Herrschaft durchdringt alle Blicke auf den Anderen. Als die Khoikhoi Swatche Baartmann als lebendiges Ausstellungsstück nach Europa gebracht wurde, durchschnitten sie neugierige Blicke. Als „Hottentotten-Venus“ wurde Baartman sowohl als wissenschaftlicher Fall als auch als exotisches Sexual-Objekt beäugt. Selbst nach ihrem Tod blieb sie eine Attraktion: Ihr Skelett, ihre Genitalien wurden aufbewahrt und in einem Pariser Museum ausgestellt. Der koloniale Blick hat sie überlebt.
Wo soll man also anfangen, um in diesem Dickicht aus Rassismus, Sexismus und gnadenloser Ausbeutung den Menschen Sawtche Baartman herauszulösen? Dort wo die Herrschaft mit anderen Mitteln fortgesetzt werden kann, dort wo der Blick herrscht. Im Theater. Daher lässt Regisseur Martin Ambara seine AkteurInnen Spiegel aufstellen. Wer sieht hier wen? Und vor allem: was? Das Publikum täuscht sich. „Ich bin eine andere“, wiederholen die drei Darstellerinnen Armelle Charlie Ntodouah Etongo, Hermine Eliane Yollo Mingele und Doris Christiane Dzoyem Meli. Sie sind eben nicht Sawtche Baartman. Oder doch, wie sie später wieder behaupten? Schließlich steht der Spiegel genau vor den Publikumsreihen. Sollen sie sich doch erst mal selber anblicken.
„Sawtche Baartman: Une histoire. Une vie“ heißt das Stück des Othni-Theaterlaborgründers Martin Ambara.
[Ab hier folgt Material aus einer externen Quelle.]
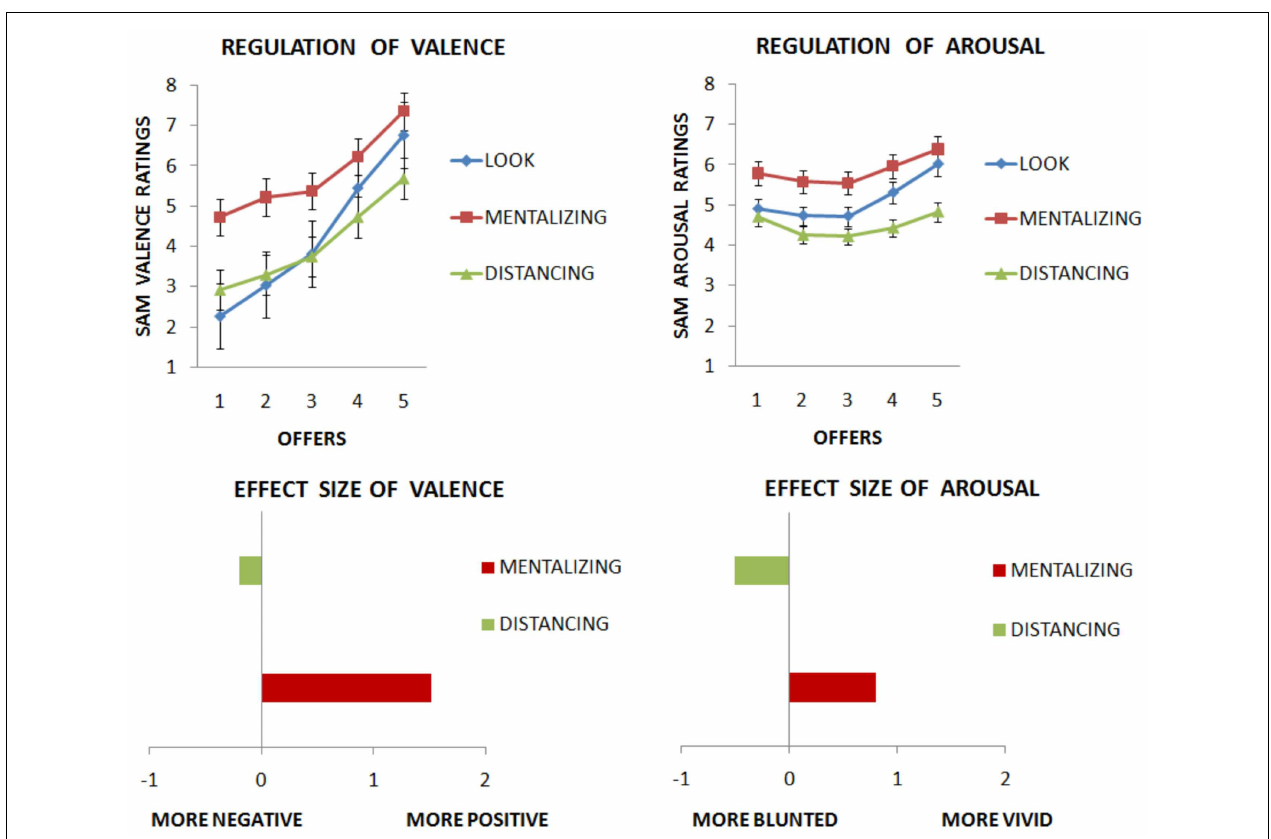
but not when they took the distance from them. Arousal (graph on the right) was affected by strategies. (Lower part) Results from size effects of valence and arousal are shown. See text for further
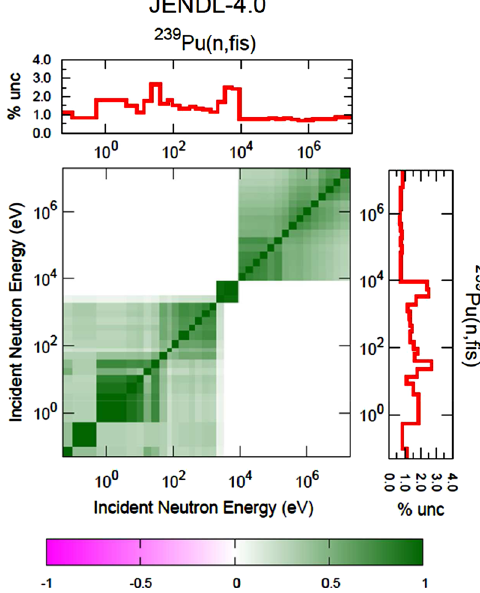
3. 239 Pu fi ssion uncertainty and energy correlation:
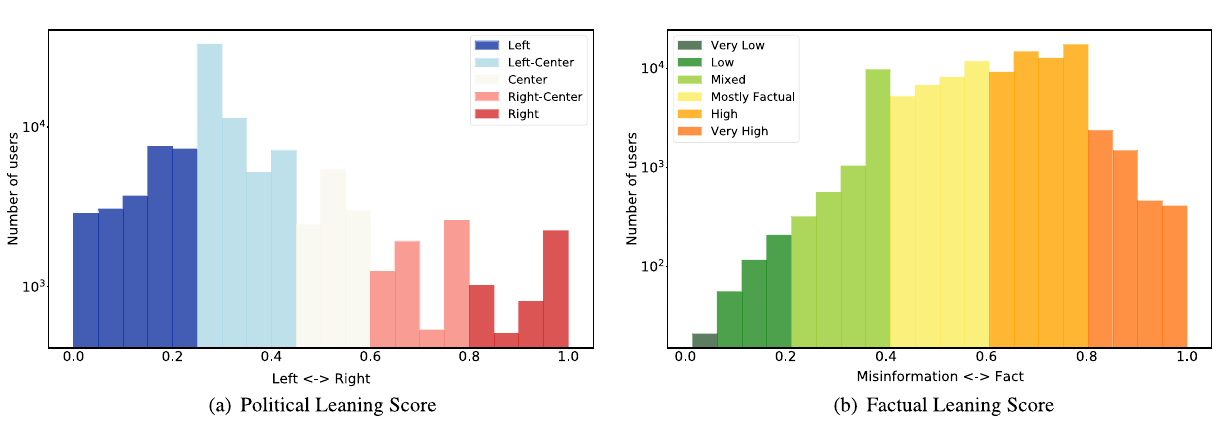
Figure 6. ( a ) Distribution of political leaning domain scores. ( b ) Distribution of factual leaning domain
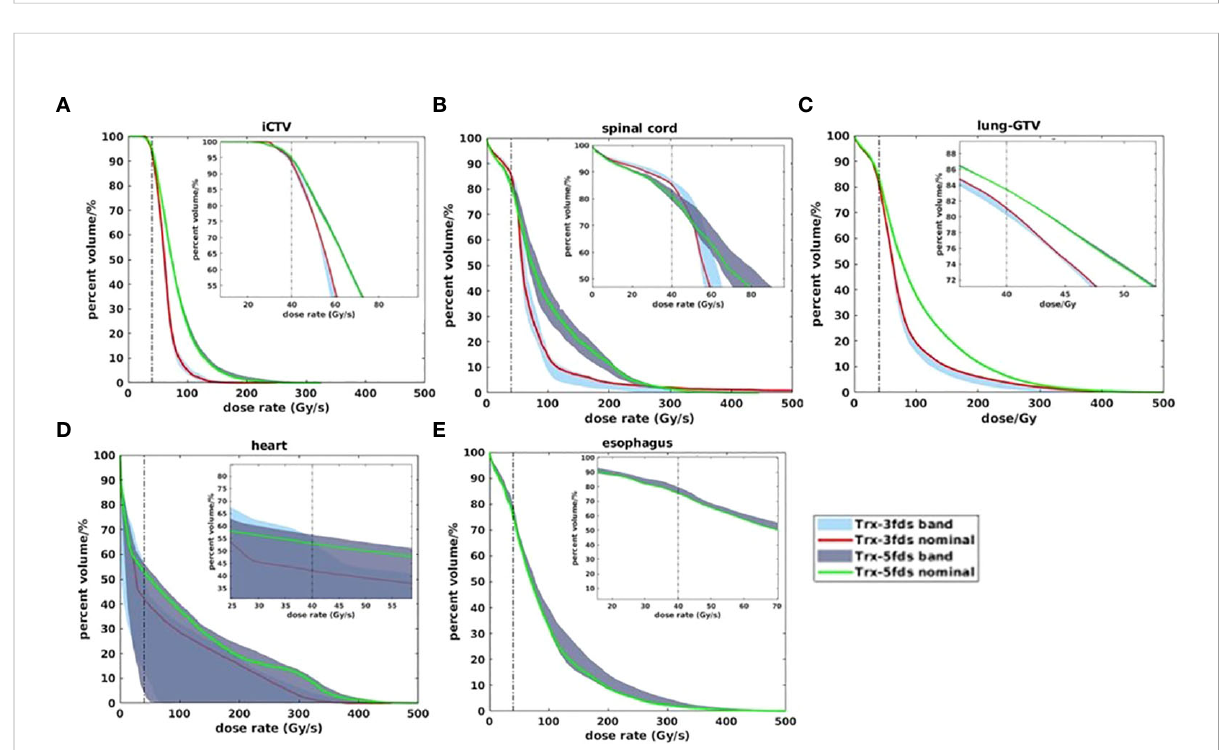
FIGURE 7 DRVH bands for different RT structures for Trx-3fds and Trx 5fds for patient #1, target iCTV (A) and OARs spinal cord, lung-GTV, heart, and esophagus (B – E)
Es rückt an diesem Abend ein traumatisches Stück Kolonialgeschichte ins Gedächtnis und erteilt dem europäischen Theaterrepertoire eine radikale Absage: von der Antike, über Shakespeare bis zur Postmoderne. Denn was erzählt dieser Kanon schon vom Horror des Kolonialismus? Offenbar nicht allzuviel.
„Das ist kein Theater“ – eine der Ansagen, die immer wieder durch den Theatersaal raunen. Masken, Distanz, Mimesis, Katharsis – allesamt Kategorien, die an diesem Abend provokant in der ästhetischen Mülltone landen. Erwähnt wird ein Angebot des Goethe-Instituts, eine kamerunische Version von Strawinkys „Le Sacre du Printemps“ zu finanzieren. Wohl eine der makabren Witze, die der Postkolonialismus schreibt. Stattdessen geht es darum, einen Raum des Erzählens zu finden, wie ein Meta-Kommentar verrät. Und Martin Ambara gestaltet diesen Raum mit Tanz und Trommelmusik, mit Animationen und Archivaufnahmen auf der Leinwand.
Hinzu kommen Textloops („Eine Frau ist nicht geschaffen, um einen Orgasmus zu bekommen. Eine Frau ist dafür geschaffen, um Kinder zu kriegen. Unmengen von Kindern.“) oder Original-Zitate westlicher DenkerInnen über Sawtchee Baartman, welche den sexistisch-rassistischen Komplex verbürgen: die „Hottentotten Venus“ als Verkörperung männlich-weißer Fantasien.
Um die Provokation mit diesem Blick auf die Spitze zu treiben, lässt Ambara seine AkteurInnen wie Affen hüpfen und ächzen. Bananen fliegen durch den Saal. Das ist nicht angenehm zu sehen, aber diese Inszenierung verkündet mit Krach und Wut: Glotzt nicht so kolonialistisch! Danach wird es endlich ruhiger. Und die afrikanischen Pflanzen, die zu Beginn des Abends an alle ZuschauerInnen verteilt wurden, werden am Ende auf der Bühne gestapelt. Wie eine nachträgliche, würdevolle Beerdigung für diese Sawtche Baartman. Doch ihre Ruhe findet sie erst, wenn der koloniale Blick verschwindet.